企業の不動産取引2.5兆円 危機後で最高、外資伸びる 1〜6月

 企業などの不動産取引が一段と拡大している。2014年1〜6月の不動産取引額は約2兆5000億円と前年同期比6%増え、金融危機後で最高となった。地価の上昇期待や低金利を追い風に、外資マネーや国内の金融法人、建設会社などが購入を増やした。都心部を中心に不動産市況の回復を後押ししそうだ。  みずほ信託銀行系の都市未来総合研究所によると、1〜6月に上場企業の発表などがあった土地・建物の取引額は合計で2兆4,897億円。比較可能な05年以降でみて、上半期として2年連続で最高を更新した。  伸びが目立つのが海外勢だ。仏保険大手アクサグループは大型複合ビル「中野セントラルパーク」(東京・中野)の東棟を買い取り、別棟を買った国内勢の分も合わせた取得額は1,845億円と上期で最大となった。シンガポール政府系も大阪市のホテルを買収した。  背景には地価や賃料の上昇がある。今月発表の路線価では大都市圏を中心に回復傾向が鮮明。
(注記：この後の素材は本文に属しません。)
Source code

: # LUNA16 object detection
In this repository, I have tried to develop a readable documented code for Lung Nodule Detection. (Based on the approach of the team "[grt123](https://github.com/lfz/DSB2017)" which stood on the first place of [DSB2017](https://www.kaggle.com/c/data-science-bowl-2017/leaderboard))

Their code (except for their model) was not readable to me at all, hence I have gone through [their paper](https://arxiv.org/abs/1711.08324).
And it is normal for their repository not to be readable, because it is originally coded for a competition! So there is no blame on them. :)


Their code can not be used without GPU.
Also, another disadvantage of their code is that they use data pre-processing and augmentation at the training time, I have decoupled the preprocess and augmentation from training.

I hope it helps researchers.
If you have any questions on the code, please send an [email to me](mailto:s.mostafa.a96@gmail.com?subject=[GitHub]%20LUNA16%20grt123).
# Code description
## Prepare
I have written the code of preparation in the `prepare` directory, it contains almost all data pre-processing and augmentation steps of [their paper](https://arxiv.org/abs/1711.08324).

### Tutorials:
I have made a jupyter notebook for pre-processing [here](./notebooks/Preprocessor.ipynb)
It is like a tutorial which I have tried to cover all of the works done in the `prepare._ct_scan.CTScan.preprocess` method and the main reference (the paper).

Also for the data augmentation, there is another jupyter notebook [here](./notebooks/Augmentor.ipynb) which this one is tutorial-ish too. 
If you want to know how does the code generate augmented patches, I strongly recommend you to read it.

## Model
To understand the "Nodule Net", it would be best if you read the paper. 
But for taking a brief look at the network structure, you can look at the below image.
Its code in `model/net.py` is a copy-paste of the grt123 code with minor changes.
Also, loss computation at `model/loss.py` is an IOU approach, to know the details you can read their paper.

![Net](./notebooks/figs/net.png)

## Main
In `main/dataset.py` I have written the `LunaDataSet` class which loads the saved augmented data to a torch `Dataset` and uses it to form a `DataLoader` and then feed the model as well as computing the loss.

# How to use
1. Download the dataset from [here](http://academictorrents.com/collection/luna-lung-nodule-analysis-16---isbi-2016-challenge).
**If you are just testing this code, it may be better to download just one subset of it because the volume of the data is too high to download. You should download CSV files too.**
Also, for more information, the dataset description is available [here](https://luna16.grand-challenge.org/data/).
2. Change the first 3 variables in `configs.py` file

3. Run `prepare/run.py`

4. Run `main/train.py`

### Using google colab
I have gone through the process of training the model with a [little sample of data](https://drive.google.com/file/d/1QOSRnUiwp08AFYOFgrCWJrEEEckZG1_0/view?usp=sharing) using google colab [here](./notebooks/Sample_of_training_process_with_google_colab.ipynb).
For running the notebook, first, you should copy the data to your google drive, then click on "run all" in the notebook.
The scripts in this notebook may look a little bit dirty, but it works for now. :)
民間の5月調査では東京都心部のオフィス賃料は5年5カ月ぶりに前年同月比でプラスに転じた。「今後の賃料上昇を踏まえると、欧米と比べても魅力は高い」(三菱UFJモルガン・スタンレー証券の竹内一史氏)  業績の回復を背景に、国内勢の動きも活発だ。三井不動産は14年度に金融危機後では最高の6,500億円の不動産投資を計画する。東武鉄道は特別目的会社(SPC)に売却していた店舗を買い戻した。不動産投資信託(REIT)は取引全体の約3割を占める最大の買い手だが、取得額は前年を下回った。